Diceritakan juga tentang dinamika politik persenimanan Jogja. Personalitasnya mereka dari zaman dulu sampai zaman sekarang. Aljob-waljob sebagai tolok ukur kehartaan, melahirkan kecemburuan dan pertengkaran-pertengkaran. Di dunia sepakbola, Ronaldo bermain di Klub Al-Nassr. Bisa dibahasakan Ronaldo merumput di Al-Nassr. Memakai kata merumput, karena mungkin terkait dengan rumput lapangan sepakbola. Tapi malam itu saya punya pengetahuan baru. Para seniman di Jogja juga ada istilah merumput. Ketika seseorang sedang bekerja di B misalnya, maka seniman itu sedang merumput di B. Ada-ada saja istilahnya. Kalau sudah merumput di B, dilarang pindah ke C dan seterusnya.

Tapi obrolan malam itu menjadi terganggu gara-gara ada Nevi Budianto: Orang satu ini lucu dan lugunya luar biasa. Juga sering delay dalam merespons.
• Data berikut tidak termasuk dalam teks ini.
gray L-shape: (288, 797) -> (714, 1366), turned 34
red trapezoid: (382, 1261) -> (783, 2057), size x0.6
Dan sudah pasti yang di sampingnya harus sabar dan menahan diri.

Kata Mbah Nun dalam satu salah satu tulisannya, Pak Nevi ini adalah manusia orisinal. Jenius. Karya musiknya luar biasa. “Nevi sebagai Maestro penemu multi-genre musik KiaiKanjeng…”
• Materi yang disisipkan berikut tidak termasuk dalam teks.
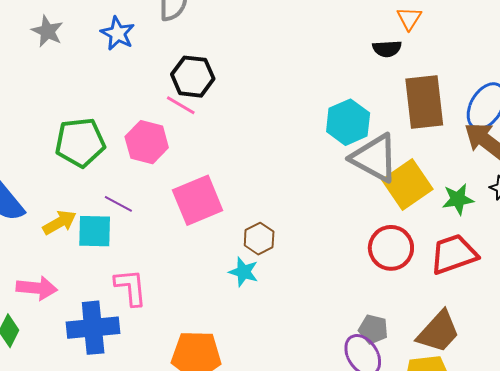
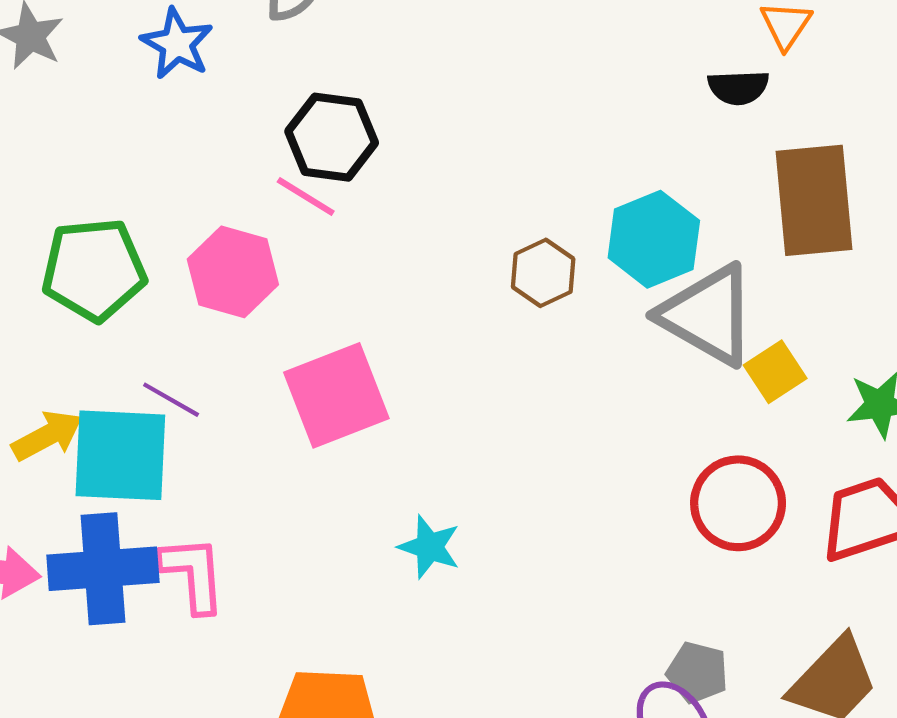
yellow square: (407, 184) -> (775, 372), size x0.6
cyan square: (95, 231) -> (120, 455), size x1.4
brown hexagon: (259, 239) -> (543, 273), moved
blue cross: (93, 328) -> (103, 569), moved

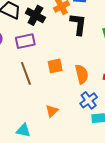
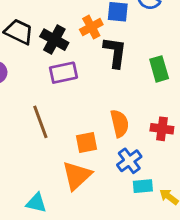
purple rectangle: (25, 41) -> (63, 73), moved
orange square: (55, 66) -> (86, 143), moved
orange triangle: (52, 111) -> (77, 176), size x1.6

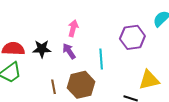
Tapi malam itu, geniusnya bikin gregetan poool — kudu tak antemi. Segala hal diplesetkan. Ditaut-tautkan. Saya menyebut Mas Toto diplesetkan: Mas Toto rekotok-rekotok di pinggir kali. Saya menyebut Mas Aan disaut Mas Aan Padang (Masakan Padang). Saya omong tentang Habib Anis direspons Habib Anis Sepah dibuang. Omong tentang email ditambahi Emil Salim. Menyebut soto Cak Man disahut Cak Man wis Akhir. Saya menyebut Cak Mus direspon Cak Mus Bahasa Inggris. Saya omong Pas Is seruling KiaiKanjeng, disambar Pak Is gelap terbitlah terang. Saya minta ada yang qiroah sebelum Tawashshulan, lalu Mas Islami menerangkan ke teman yang akan qiroah bahwa itu tangga nada/lagu Bayati. Direspons oleh Pak Nevi: Bayati Pesek. Tiba-tiba datang hujan, lalu ia omong hujan di bulan devender. Ya Allah — paringi sabar kulo!

Obrolan saya hentikan. Karena frustrasi dan tertawa tanpa henti. Tidak ada hasil apa-apa. Untung posisi Mbah Nun jauh dari lokasi kami ngobrol. Misalnya Mbah Nun mendengar, bisa tertawa, bisa juga geregetan. Atau bisa saja tambah bikin sakit perut.